╭──
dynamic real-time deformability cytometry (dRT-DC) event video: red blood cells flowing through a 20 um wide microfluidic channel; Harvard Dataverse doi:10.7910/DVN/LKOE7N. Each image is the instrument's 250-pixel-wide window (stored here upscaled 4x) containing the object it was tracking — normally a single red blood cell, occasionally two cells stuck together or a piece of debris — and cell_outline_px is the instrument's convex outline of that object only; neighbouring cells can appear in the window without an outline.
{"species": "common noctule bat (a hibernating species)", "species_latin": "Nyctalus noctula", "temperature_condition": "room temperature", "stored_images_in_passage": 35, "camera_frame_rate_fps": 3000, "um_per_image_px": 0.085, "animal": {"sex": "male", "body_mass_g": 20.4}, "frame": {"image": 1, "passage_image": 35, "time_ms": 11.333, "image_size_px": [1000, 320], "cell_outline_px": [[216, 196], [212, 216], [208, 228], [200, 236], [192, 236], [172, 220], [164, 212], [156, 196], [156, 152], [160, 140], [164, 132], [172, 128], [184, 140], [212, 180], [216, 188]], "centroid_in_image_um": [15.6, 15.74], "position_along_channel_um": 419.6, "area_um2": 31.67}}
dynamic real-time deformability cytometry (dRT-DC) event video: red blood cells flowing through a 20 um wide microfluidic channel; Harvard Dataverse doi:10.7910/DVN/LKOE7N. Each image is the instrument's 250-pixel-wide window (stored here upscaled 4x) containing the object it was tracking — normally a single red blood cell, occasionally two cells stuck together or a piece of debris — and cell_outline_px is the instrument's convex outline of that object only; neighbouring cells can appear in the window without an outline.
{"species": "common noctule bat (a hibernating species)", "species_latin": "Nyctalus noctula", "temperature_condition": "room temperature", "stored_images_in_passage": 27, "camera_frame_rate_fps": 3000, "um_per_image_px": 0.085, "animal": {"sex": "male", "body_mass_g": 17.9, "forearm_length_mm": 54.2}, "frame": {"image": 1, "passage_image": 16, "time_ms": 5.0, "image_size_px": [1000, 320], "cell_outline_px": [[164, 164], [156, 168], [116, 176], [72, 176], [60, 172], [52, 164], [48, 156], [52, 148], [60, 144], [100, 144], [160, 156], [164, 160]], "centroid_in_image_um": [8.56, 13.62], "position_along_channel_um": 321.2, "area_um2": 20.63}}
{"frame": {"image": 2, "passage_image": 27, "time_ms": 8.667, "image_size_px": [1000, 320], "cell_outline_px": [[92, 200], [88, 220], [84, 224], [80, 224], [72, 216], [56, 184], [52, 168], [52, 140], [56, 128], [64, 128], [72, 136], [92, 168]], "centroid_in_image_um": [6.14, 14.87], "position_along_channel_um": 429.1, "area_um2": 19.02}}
╰──
## SET EXERCISE
Please copy out each record, character for character.

## TASK OUTPUT
dynamic real-time deformability cytometry (dRT-DC) event video: red blood cells flowing through a 20 um wide microfluidic channel; Harvard Dataverse doi:10.7910/DVN/LKOE7N. Each image is the instrument's 250-pixel-wide window (stored here upscaled 4x) containing the object it was tracking — normally a single red blood cell, occasionally two cells stuck together or a piece of debris — and cell_outline_px is the instrument's convex outline of that object only; neighbouring cells can appear in the window without an outline.
{"species": "common noctule bat (a hibernating species)", "species_latin": "Nyctalus noctula", "temperature_condition": "room temperature", "stored_images_in_passage": 35, "camera_frame_rate_fps": 3000, "um_per_image_px": 0.085, "animal": {"sex": "male", "body_mass_g": 20.4}, "frame": {"image": 1, "passage_image": 35, "time_ms": 11.333, "image_size_px": [1000, 320], "cell_outline_px": [[216, 196], [212, 216], [208, 228], [200, 236], [192, 236], [172, 220], [164, 212], [156, 196], [156, 152], [160, 140], [164, 132], [172, 128], [184, 140], [212, 180], [216, 188]], "centroid_in_image_um": [15.6, 15.74], "position_along_channel_um": 419.6, "area_um2": 31.67}}
dynamic real-time deformability cytometry (dRT-DC) event video: red blood cells flowing through a 20 um wide microfluidic channel; Harvard Dataverse doi:10.7910/DVN/LKOE7N. Each image is the instrument's 250-pixel-wide window (stored here upscaled 4x) containing the object it was tracking — normally a single red blood cell, occasionally two cells stuck together or a piece of debris — and cell_outline_px is the instrument's convex outline of that object only; neighbouring cells can appear in the window without an outline.
{"species": "common noctule bat (a hibernating species)", "species_latin": "Nyctalus noctula", "temperature_condition": "room temperature", "stored_images_in_passage": 27, "camera_frame_rate_fps": 3000, "um_per_image_px": 0.085, "animal": {"sex": "male", "body_mass_g": 17.9, "forearm_length_mm": 54.2}, "frame": {"image": 1, "passage_image": 16, "time_ms": 5.0, "image_size_px": [1000, 320], "cell_outline_px": [[164, 164], [156, 168], [116, 176], [72, 176], [60, 172], [52, 164], [48, 156], [52, 148], [60, 144], [100, 144], [160, 156], [164, 160]], "centroid_in_image_um": [8.56, 13.62], "position_along_channel_um": 321.2, "area_um2": 20.63}}
{"frame": {"image": 2, "passage_image": 27, "time_ms": 8.667, "image_size_px": [1000, 320], "cell_outline_px": [[92, 200], [88, 220], [84, 224], [80, 224], [72, 216], [56, 184], [52, 168], [52, 140], [56, 128], [64, 128], [72, 136], [92, 168]], "centroid_in_image_um": [6.14, 14.87], "position_along_channel_um": 429.1, "area_um2": 19.02}}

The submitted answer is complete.